Example: Available widgets

Example: Available widgets

Saving Lists

Saved lists appear under the View tab on the Lists page. For users who are not logged in, lists are saved temporarily; users must log in to save lists permanently. Saved lists may also be accessed from the MyMine menu item.

Predefined lists of all genes from different species are also available on the Lists page for all users.

Saved lists. Lists belonging to user are highlighted.

Saved lists. Lists belonging to user are highlighted.

MyMine

MyMine serves as a portal where logged-in users may manage their lists, queries, templates, and account details.

To access MyMine, click on the MyMine menu tab. A submenu appears with six options:

Lists - Saved lists.

History - List of queries recently run.

Queries - List of saved queries.

Templates - Templates created or marked as “Favorite”.

Password - Password reset form.

Account Details - User preferences form.

MyMine

MyMine

API

An API is available for users who would like to programmatically access HymenopteraMine.

API page

Perl, Python, Ruby, and Java are the languages supported by the InterMine API.

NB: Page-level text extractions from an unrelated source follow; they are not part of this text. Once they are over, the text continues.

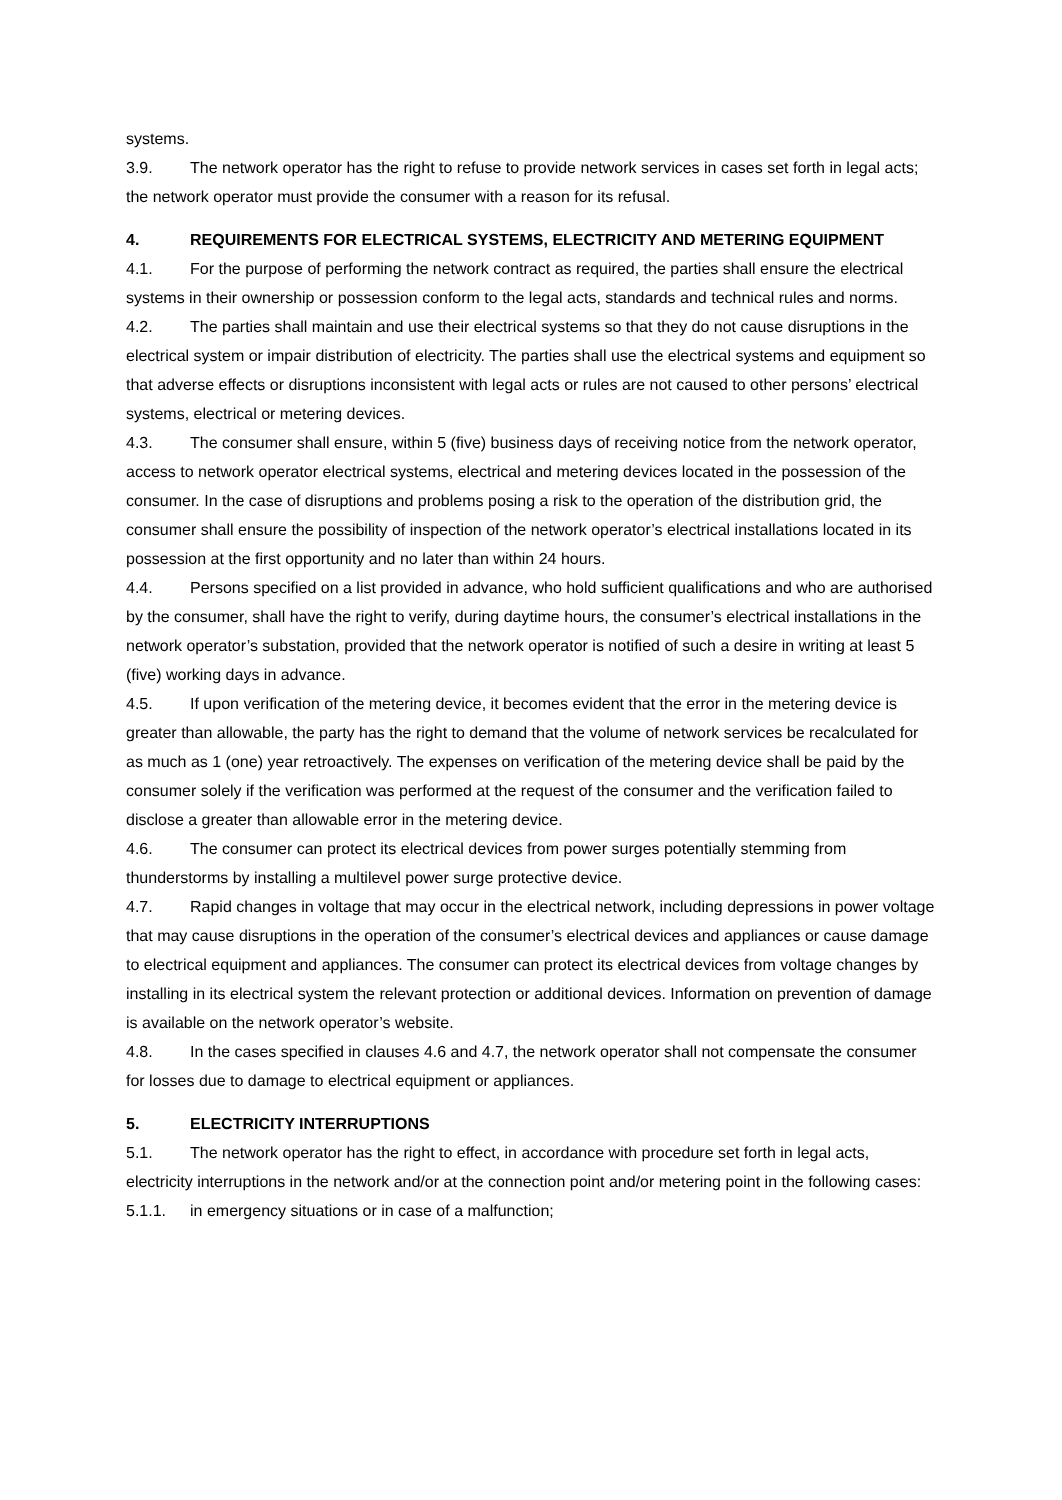systems.
3.9. The network operator has the right to refuse to provide network services in cases set forth in legal acts; the network operator must provide the consumer with a reason for its refusal.
4. REQUIREMENTS FOR ELECTRICAL SYSTEMS, ELECTRICITY AND METERING EQUIPMENT
4.1. For the purpose of performing the network contract as required, the parties shall ensure the electrical systems in their ownership or possession conform to the legal acts, standards and technical rules and norms.
4.2. The parties shall maintain and use their electrical systems so that they do not cause disruptions in the electrical system or impair distribution of electricity. The parties shall use the electrical systems and equipment so that adverse effects or disruptions inconsistent with legal acts or rules are not caused to other persons’ electrical systems, electrical or metering devices.
4.3. The consumer shall ensure, within 5 (five) business days of receiving notice from the network operator, access to network operator electrical systems, electrical and metering devices located in the possession of the consumer. In the case of disruptions and problems posing a risk to the operation of the distribution grid, the consumer shall ensure the possibility of inspection of the network operator’s electrical installations located in its possession at the first opportunity and no later than within 24 hours.
4.4. Persons specified on a list provided in advance, who hold sufficient qualifications and who are authorised by the consumer, shall have the right to verify, during daytime hours, the consumer’s electrical installations in the network operator’s substation, provided that the network operator is notified of such a desire in writing at least 5 (five) working days in advance.
4.5. If upon verification of the metering device, it becomes evident that the error in the metering device is greater than allowable, the party has the right to demand that the volume of network services be recalculated for as much as 1 (one) year retroactively. The expenses on verification of the metering device shall be paid by the consumer solely if the verification was performed at the request of the consumer and the verification failed to disclose a greater than allowable error in the metering device.
4.6. The consumer can protect its electrical devices from power surges potentially stemming from thunderstorms by installing a multilevel power surge protective device.
4.7. Rapid changes in voltage that may occur in the electrical network, including depressions in power voltage that may cause disruptions in the operation of the consumer’s electrical devices and appliances or cause damage to electrical equipment and appliances. The consumer can protect its electrical devices from voltage changes by installing in its electrical system the relevant protection or additional devices. Information on prevention of damage is available on the network operator’s website.
4.8. In the cases specified in clauses 4.6 and 4.7, the network operator shall not compensate the consumer for losses due to damage to electrical equipment or appliances.
5. ELECTRICITY INTERRUPTIONS
5.1. The network operator has the right to effect, in accordance with procedure set forth in legal acts, electricity interruptions in the network and/or at the connection point and/or metering point in the following cases:
5.1.1. in emergency situations or in case of a malfunction;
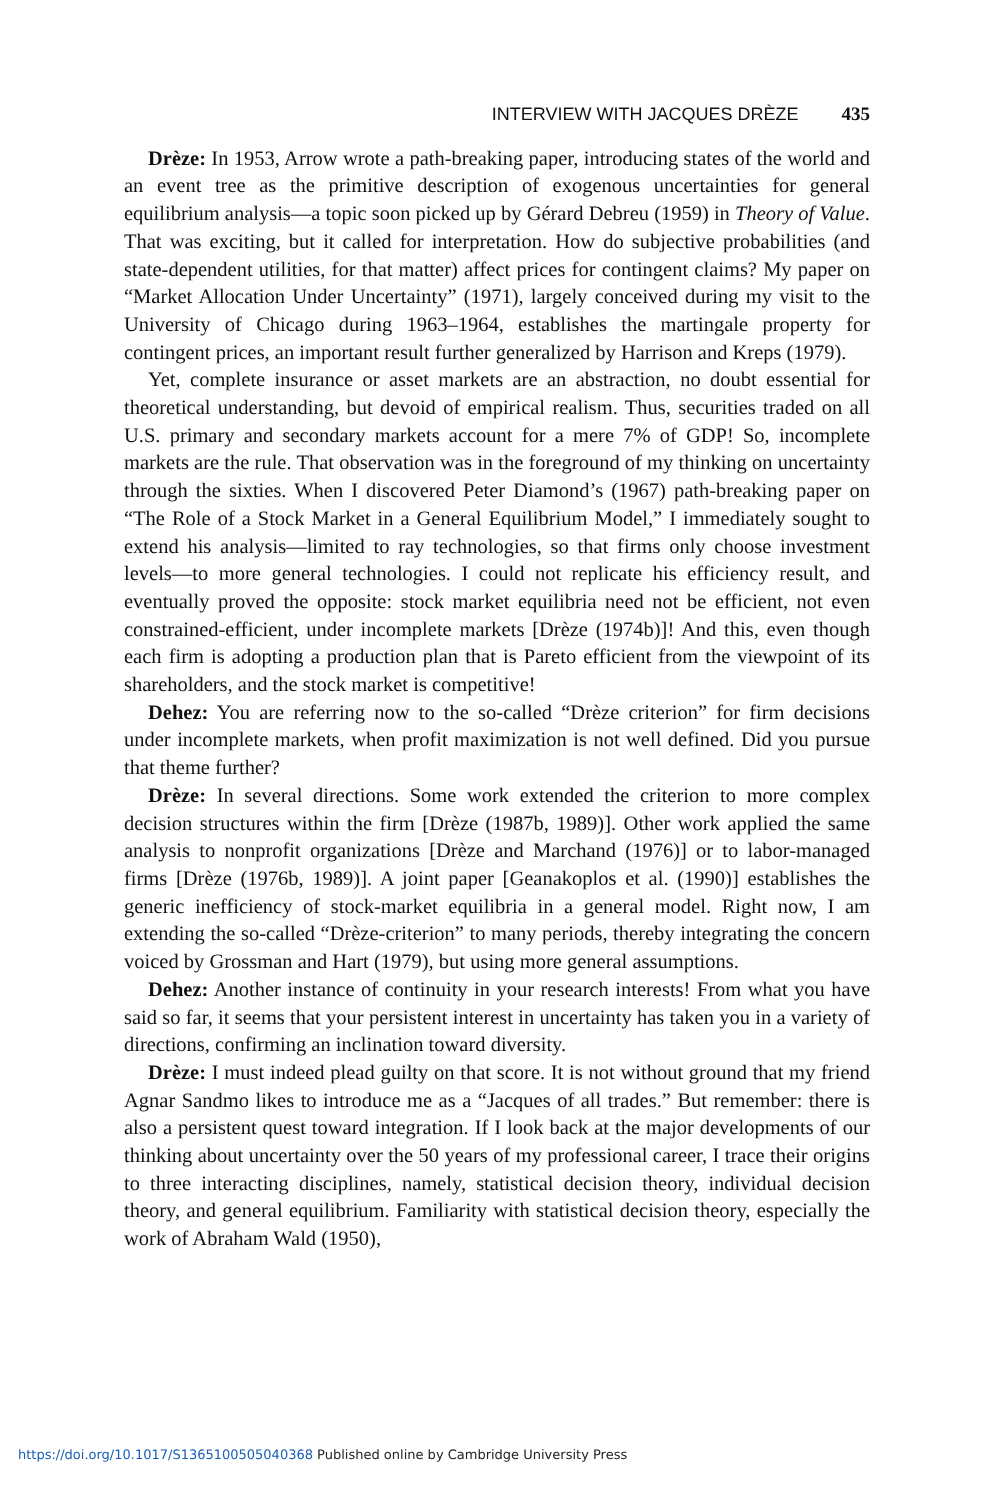INTERVIEW WITH JACQUES DRÈZE 435
Drèze: In 1953, Arrow wrote a path-breaking paper, introducing states of the world and an event tree as the primitive description of exogenous uncertainties for general equilibrium analysis—a topic soon picked up by Gérard Debreu (1959) in Theory of Value. That was exciting, but it called for interpretation. How do subjective probabilities (and state-dependent utilities, for that matter) affect prices for contingent claims? My paper on “Market Allocation Under Uncertainty” (1971), largely conceived during my visit to the University of Chicago during 1963–1964, establishes the martingale property for contingent prices, an important result further generalized by Harrison and Kreps (1979).
Yet, complete insurance or asset markets are an abstraction, no doubt essential for theoretical understanding, but devoid of empirical realism. Thus, securities traded on all U.S. primary and secondary markets account for a mere 7% of GDP! So, incomplete markets are the rule. That observation was in the foreground of my thinking on uncertainty through the sixties. When I discovered Peter Diamond’s (1967) path-breaking paper on “The Role of a Stock Market in a General Equilibrium Model,” I immediately sought to extend his analysis—limited to ray technologies, so that firms only choose investment levels—to more general technologies. I could not replicate his efficiency result, and eventually proved the opposite: stock market equilibria need not be efficient, not even constrained-efficient, under incomplete markets [Drèze (1974b)]! And this, even though each firm is adopting a production plan that is Pareto efficient from the viewpoint of its shareholders, and the stock market is competitive!
Dehez: You are referring now to the so-called “Drèze criterion” for firm decisions under incomplete markets, when profit maximization is not well defined. Did you pursue that theme further?
Drèze: In several directions. Some work extended the criterion to more complex decision structures within the firm [Drèze (1987b, 1989)]. Other work applied the same analysis to nonprofit organizations [Drèze and Marchand (1976)] or to labor-managed firms [Drèze (1976b, 1989)]. A joint paper [Geanakoplos et al. (1990)] establishes the generic inefficiency of stock-market equilibria in a general model. Right now, I am extending the so-called “Drèze-criterion” to many periods, thereby integrating the concern voiced by Grossman and Hart (1979), but using more general assumptions.
Dehez: Another instance of continuity in your research interests! From what you have said so far, it seems that your persistent interest in uncertainty has taken you in a variety of directions, confirming an inclination toward diversity.
Drèze: I must indeed plead guilty on that score. It is not without ground that my friend Agnar Sandmo likes to introduce me as a “Jacques of all trades.” But remember: there is also a persistent quest toward integration. If I look back at the major developments of our thinking about uncertainty over the 50 years of my professional career, I trace their origins to three interacting disciplines, namely, statistical decision theory, individual decision theory, and general equilibrium. Familiarity with statistical decision theory, especially the work of Abraham Wald (1950),
https://doi.org/10.1017/S1365100505040368 Published online by Cambridge University Press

For more detailed information, view the InterMine documentation.

Data Sources

The Data Sources table provides a description of the datasets that are integrated into HymenopteraMine, along with their date of download, version or release, citations wherever applicable, and any additional comments.

Data sources table

Data sources table

BLAST

Users may perform BLAST queries against the Hymenoptera genomic, CDS, or protein sequences using the BLAST page.

BLAST search

BLAST search

How to Cite

Please cite the use of HymenopteraMine as follows:

Elsik CG, Tayal A, Diesh CM, Unni DR, Emery ML, Nguyen HN, Hagen DE. Hymenoptera Genome Database: integrating genome annotations in HymenopteraMine. Nucleic Acids Research 2016 Jan 4;44(D1):D793-800. doi: 10.1093/nar/gkv1208. Epub 2015 Nov 17. PubMed PMID: 26578564.

Elsik, C., Tayal, A., Diesh, C., Unni, D., Emery, M., Nguyen, H., & Hagen, D. (2016, Jan 4). HymenopteraMine. Retrieved [Date], from http://hymenopteragenome.org/hymenopteramine/begin.do.

Please cite the use of a specific page in HymenopteraMine as follows:

Elsik, C., Tayal, A., Diesh, C., Unni, D., Emery, M., & Hagen, D. (2016, Jan 4). [Title of page]. Retrieved [Date], from [link of page].

Please cite the use of any other tools and data from the HGD website as follows:

Elsik CG, Tayal A, Diesh CM, Unni DR, Emery ML, Nguyen HN, Hagen DE. Hymenoptera Genome Database: integrating genome annotations in HymenopteraMine. Nucleic Acids Research 2016 Jan 4;44(D1):D793-800. doi: 10.1093/nar/gkv1208. Epub 2015 Nov 17. PubMed PMID: 26578564.

In addition, please cite the use of genome consortium data with the appropriate genome consortium publication.